A lógica ganhou corpo depois de 2008, quando o mesmo Corinthians contratou Ronaldo. Naquele dezembro, recém-egresso da Série B do Campeonato Brasileiro, o time paulista conseguiu seduzir um dos maiores nomes da história do futebol nacional. O camisa 9 atraiu parceiros comerciais, turbinou a arrecadação em diferentes segmentos (patrocínio de camisa, bilheteria e venda de direitos de mídia, por exemplo) e ainda deu retorno em campo. Foi protagonista nos títulos do Campeonato Paulista e da Copa do Brasil no primeiro semestre de 2009.

Investir em grife não era novidade no futebol brasileiro, mas a lógica ganhou força com Ronaldo. Foram muitas as tentativas posteriores – algumas com sucesso, outras menos produtivas –, e praticamente todos os negócios têm em comum a falta de uma abordagem sistêmica. Quando o Fluminense fechou com Ronaldinho Gaúcho, por exemplo, o departamento técnico não foi consultado. Não havia um extenso plano de comunicação e tampouco uma linha de produtos específica para o astro. Todas as ações relacionadas a ele foram desenvolvidas posteriormente, atreladas ao desempenho – o que justifica, nesse caso, uma gigantesca parte da inércia da equipe.

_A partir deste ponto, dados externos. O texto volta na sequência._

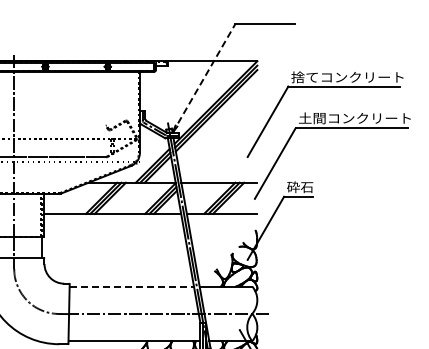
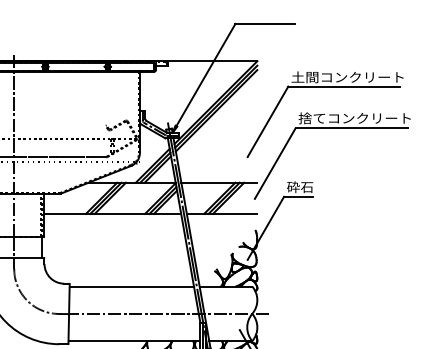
text at (304, 77): 捨てコンクリート -> 土間コンクリート
line at (204, 78): dashed -> solid
text at (311, 118): 土間コンクリート -> 捨てコンクリート
line at (132, 286): dashed -> solid
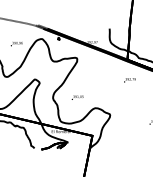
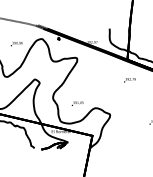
text at (77, 97) position: (77, 97) -> (77, 103)
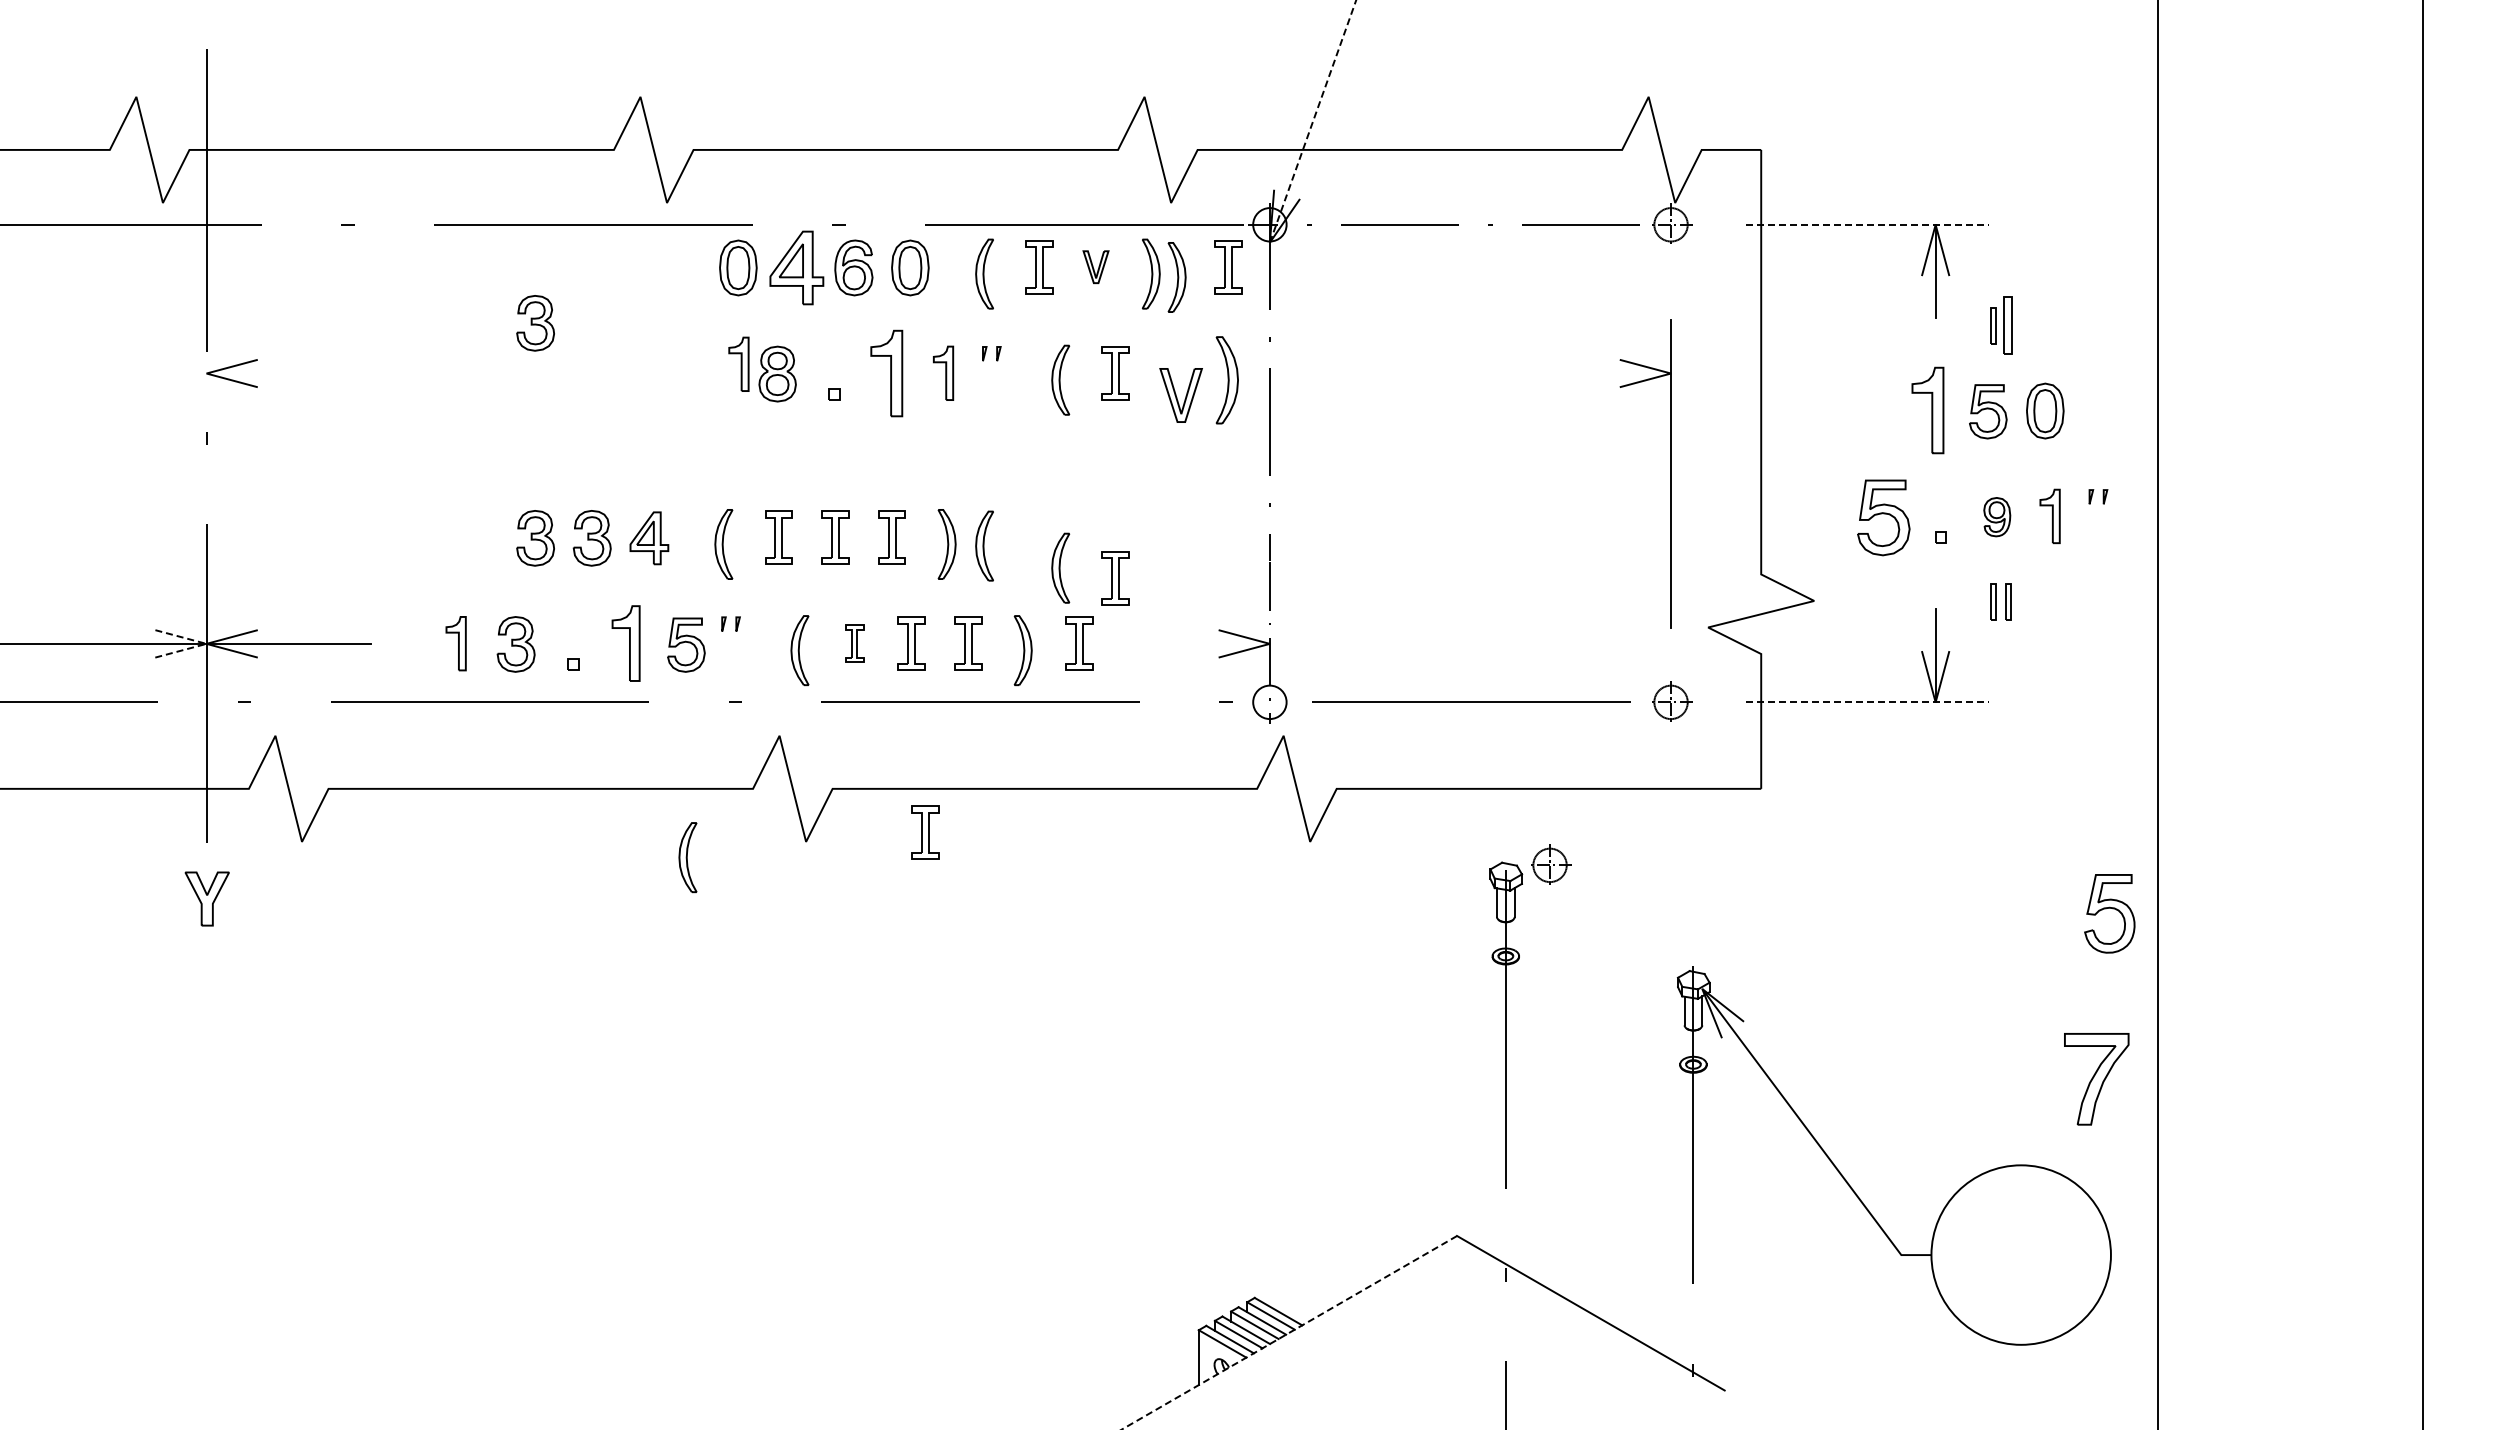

Por isso chama atenção o caminho adotado pelo Corinthians no negócio com Drogba. O estafe do jogador de excelente passagem pelo Chelsea foi procurado por um emissário ligado ao time paulista após ideia do ex-volante Vampeta. Os brasileiros descobriram que o negócio era viável, mas o presidente Roberto de Andrade era reticente.

Aí apareceu o torcedor. Quando a possibilidade foi aventada e a negociação foi divulgada pelo site UOL Esporte, os corintianos se animaram e “invadiram” as redes sociais de Drogba. Houve toda sorte de pedidos para que o jogador fechasse com o time brasileiro. E de repente, o negócio que suscitava discussões até no próprio clube virou uma possibilidade concreta.

A convicção do Corinthians sobre Drogba tem relação com a reação do público. Em casos assim, é comum que clube ou empresários usem a divulgação como balão de ensaio ou como teste de popularidade. Se houver receptividade, a conversa avança.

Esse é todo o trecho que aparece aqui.